What I did see on the streets, though, from my first arrival and ever afterward, was a much greater number of drunken people than I had ever seen even at the most licentious religious festivals in Aztlan. Many men, and more than a few women, could be seen at all hours, day or night, staggering about or even collapsed unconscious where sober passersby had to step over them. Our people, even our priests, had never been totally abstemious, but neither had they often overindulged—except at festivals—in the intoxicating beverages like Aztlan's fermented coconut milk or the tesgúino that the Rarámuri make from maize or the chápari that the Purémpecha make from bees' honey or the everywhere-common octli, which the Spaniards call pulque,made from the metl plant, which the Spaniards call maguey.
I could only suppose that the Mexíca citizens had taken to drinking to excess in order to forget for a while their utter defeat and despair, but Cuatl Alonso disagreed with that notion.
"It has been amply evidenced," he said, "that the entire race of indio peoples is susceptible to the gross effects of drink, and fond of those effects, and desirous of attaining those effects at every least opportunity."
I said, "I cannot speak for the inhabitants of this city, but I have never known the indios elsewhere to be so."
"Well, we Spaniards have subdued many other peoples," he said. "Berbers, Mohammedans, Jews, Turks, Frenchmen. Not even the Frenchmen took to mass drunkenness as a result of their defeat. No, Juan Británico, from our years-ago landing in Cuba to the farthest extent that we have secured this New Spain, we have found the natives to be natural-born sots. De León reported the same of the red men in Florida. It appears to be an inherent physical failing in your people, much the same as their so easily dying from such trivial diseases as measles and the small pocks."
"I cannot deny that they sicken and die," I said.
"The authorities, especially Mother Church," he said, "have compassionately tried to lessen the temptation that drink holds for the weakling indios. We have tried to convert them to Spanish brandies and wines, in the hope that those more highly intoxicating beverages would lead people to drink lessof them. But of course only the rich nobles could afford them. So the gobernadorset up a brewery in San Antonio de Padua—what used to be Texcóco—hoping to wean the indios onto the cheaper and weaker intoxicant called beer, but to no avail. Pulque remains the easiest available liquor, almost dirt-cheap, since anyone can make it even at home, hence it remains the most-favored way for an indio to get drunk. The authorities' only recourse has been to make a law against any natives drinking to excess, and jailing those that do. But even the law is impracticable. We should have to lock up almost the entire indio population."

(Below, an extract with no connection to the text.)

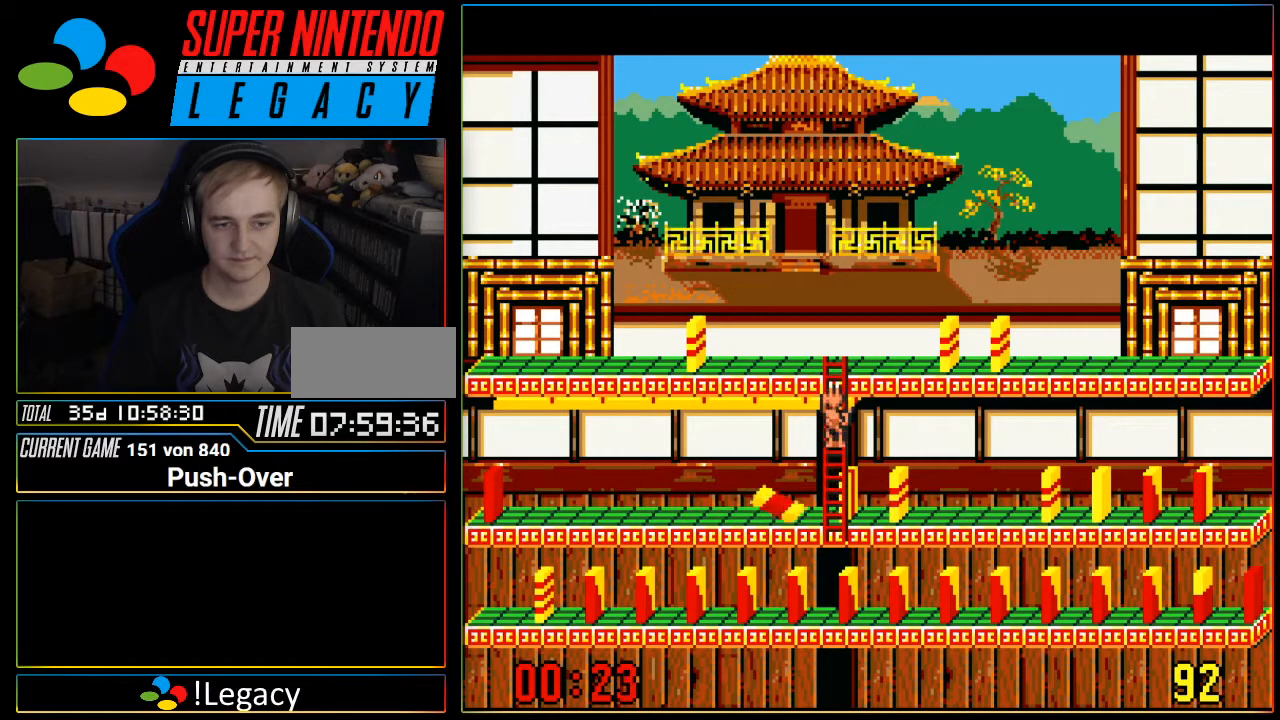
{"buttons": ["DPAD_RIGHT"], "events": [[401, "DPAD_UP", "up"], [434, "DPAD_RIGHT", "down"]]}
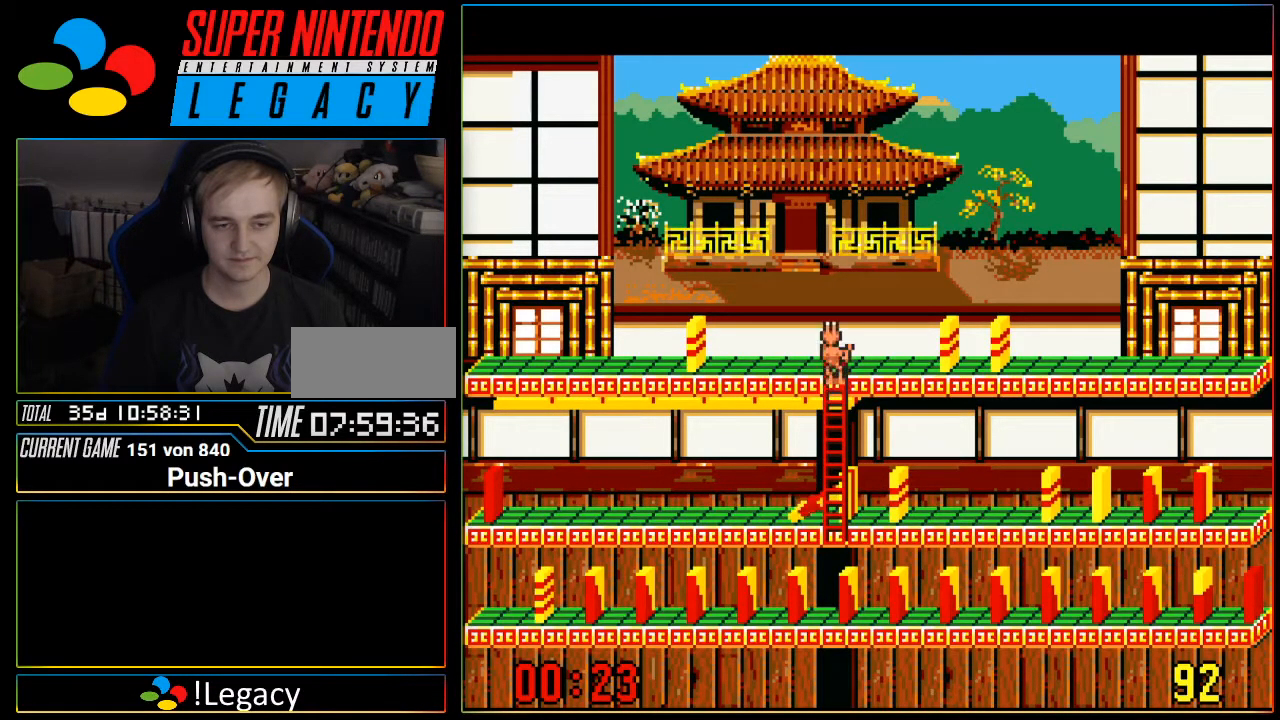
{"buttons": ["DPAD_RIGHT"], "events": []}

Or kill them, I thought. I had recently watched as a middle-aged and very drunk woman, reeling and shouting incoherently, was seized by three soldiers of the force that regularly patrolled the city. They had not bothered to jail the woman. They had set upon her with the stocks of their thunder-stick weapons, and with seeming glee, until she was beaten unconscious. Then they used their swords, not to stab and kill but only to slash her repeatedly, crisscross-wise, all over her body, so that when the woman awoke from the beating—if she ever did—she would be conscious just long enough to realize that she was irremediably bleeding to death.